• 文書本文:
-*-
河合氏はガバナンスコードに掲げられる『4割』という数字は妥当なのか?という疑問を持っている【写真:中戸川知世】
河合氏はガバナンスコードに掲げられる『4割』という数字は妥当なのか?という疑問を持っている【写真:中戸川知世】

河合氏の疑問「『4割』という数字は妥当なのか?」

河合「それと、僕自身はそもそもガバナンスコードに掲げられる『4割』という数字は妥当なのか? という疑問を持っています。多様性を確保するためには(マイノリティの占める割合が)4割は必要と言われます。しかし、5割ではなく、本当に4割で良いのでしょうか? そもそも男女だけで語ってよいのか、という話もまた別にありますが」

井本「男女だけで語るのであれば、両者5割が適切では? ということですね」

河合「そうです。それと数値目標を設定することに対してですが、意味があるとはわかっているものの、『目標数値さえクリアすれば、適正なガバナンスが取れている』という勘違いに陥りやすいとも感じます。より良いガバナンスの確保に向かうためには、性別ではなく、どういう人たちを登用するかという議論を行われなければなりません。ところが、目標数値を掲げることにより、『女性が少ないから、女性で候補になりそうな人を探しましょう』と、数合わせのような行動に流されてしまう。実際、そう感じる場面もこれまでにあります」
-*-
• 作業項目 1:
ガバナンスコードについての本文で、河合氏は、目標数値を掲げると人々がどんな行動に流されてしまうと言っていますか。
• 作業項目 2:
ガバナンスコードについての本文の、最後の文の後に続く部分を書いてください。

(バウンディングボックス座標データ)
-*-
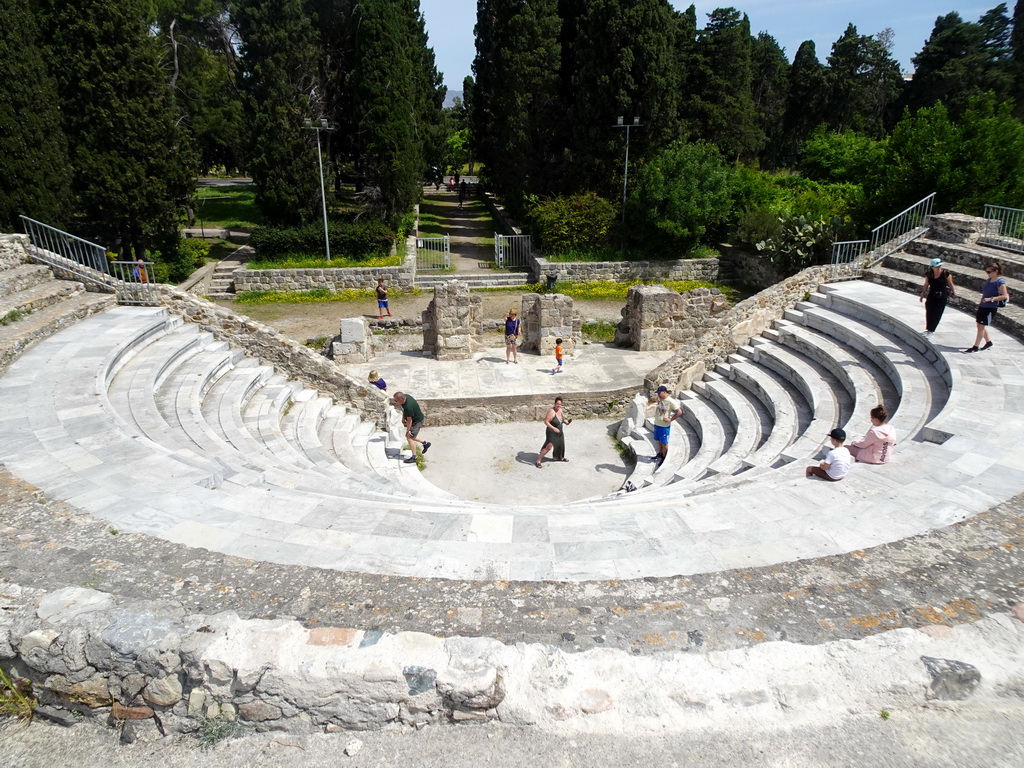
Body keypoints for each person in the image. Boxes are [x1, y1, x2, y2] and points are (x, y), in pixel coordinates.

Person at [964, 262, 1010, 353]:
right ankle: (989, 342)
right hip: (983, 305)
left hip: (990, 307)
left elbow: (1004, 296)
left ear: (996, 271)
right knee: (979, 325)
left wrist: (991, 299)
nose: (987, 273)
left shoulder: (1000, 282)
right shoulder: (989, 280)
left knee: (981, 327)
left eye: (989, 272)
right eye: (987, 271)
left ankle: (975, 347)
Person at [647, 385, 682, 466]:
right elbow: (649, 402)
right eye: (658, 393)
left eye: (660, 393)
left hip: (664, 426)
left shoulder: (670, 401)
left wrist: (671, 419)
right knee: (658, 441)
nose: (658, 394)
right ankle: (660, 453)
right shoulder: (659, 399)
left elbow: (679, 412)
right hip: (657, 424)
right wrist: (654, 400)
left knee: (664, 443)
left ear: (665, 392)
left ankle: (664, 456)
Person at [919, 258, 955, 335]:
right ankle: (928, 329)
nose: (939, 267)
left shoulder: (946, 273)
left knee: (937, 313)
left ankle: (932, 330)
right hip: (932, 295)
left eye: (940, 265)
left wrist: (954, 292)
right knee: (929, 311)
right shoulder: (929, 274)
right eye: (937, 266)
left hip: (942, 296)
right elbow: (926, 284)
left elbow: (950, 283)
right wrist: (922, 294)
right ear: (932, 267)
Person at [393, 392, 430, 464]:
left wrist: (408, 430)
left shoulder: (408, 407)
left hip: (417, 421)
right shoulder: (406, 397)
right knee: (412, 436)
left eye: (396, 400)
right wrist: (404, 417)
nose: (395, 402)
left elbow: (409, 420)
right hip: (416, 419)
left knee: (409, 437)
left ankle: (414, 457)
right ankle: (426, 443)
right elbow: (404, 409)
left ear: (401, 399)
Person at [536, 396, 571, 467]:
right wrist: (553, 428)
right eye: (557, 404)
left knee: (560, 445)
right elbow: (546, 422)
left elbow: (561, 419)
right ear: (554, 404)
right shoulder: (551, 412)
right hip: (551, 432)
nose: (559, 405)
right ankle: (538, 460)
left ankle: (559, 457)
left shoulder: (560, 410)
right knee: (548, 447)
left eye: (560, 404)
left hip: (559, 432)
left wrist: (566, 422)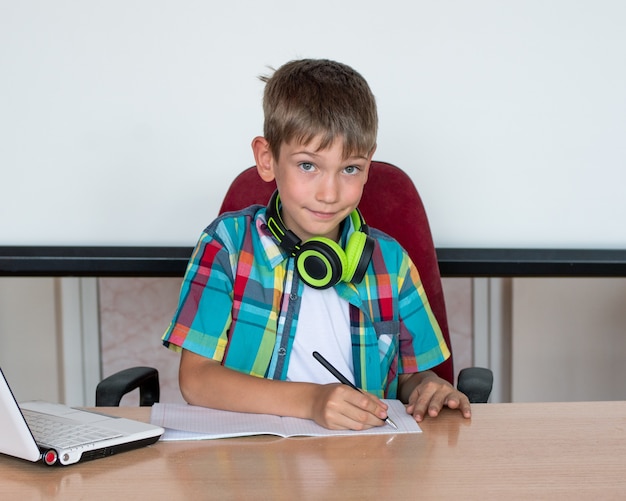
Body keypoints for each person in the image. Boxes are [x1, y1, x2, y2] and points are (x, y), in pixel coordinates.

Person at [162, 59, 471, 430]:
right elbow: (196, 381)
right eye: (308, 165)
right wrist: (311, 401)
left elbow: (412, 377)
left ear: (368, 166)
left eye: (350, 169)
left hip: (366, 464)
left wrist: (429, 387)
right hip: (251, 467)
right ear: (267, 159)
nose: (329, 193)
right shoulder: (226, 245)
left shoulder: (392, 262)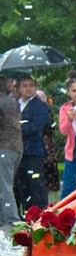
-*-
• 取り組み結果 1:
「女性が少ないから、女性で候補になりそうな人を探しましょう」という、数合わせのような行動です。

• 取り組み結果 2:
井本「そこが、難しいところだと私も常々感じています。河合さんがおっしゃるように、その競技団体で自分が何を求められているのかをまったく知らないまま、理事になったという女性は実際にいます。本来であれば、まずは組織の課題を洗い出し、解決できる人を呼ぶということが当たり前です。ところが、そのプロセスを飛ばして、人数合わせのように無理やりニーズとマッチングした人に声を掛ける。これは、スポーツ界のガバナンスで当たり前に起きていることの一つで、効率的ではないなぁと感じます」

河合「意思決定層に占める女性の割合が40%の目標値を達成したとしても、例えば男性に忖度し、彼らの意見にイエスと言う女性が増えただけでは、多様性を担保したことにならないですよね。恐らく組織は何も活性化されません」

井本「その点、JPCが昨年、加盟競技団体の女性リーダーに関する実態調査をし、数字だけの議論だけではない、より実質的な内容を明らかにしたのは素晴らしいと思いました。(https://www.parasports.or.jp/paralympic/jpc/data/2022/report_women-leaders_leaflet.pdf)」

河合「ありがとうございます。2019年にスポーツ団体のガバナンスコードが策定され、女性理事40%目標が打ち立てられ、まずはJPC、そして各競技団体が、自分たちの実態を把握する必要性を感じていました。現状を数字によって明確に表すことで、今後の活動を明確化しよう、という趣旨で取り組みました」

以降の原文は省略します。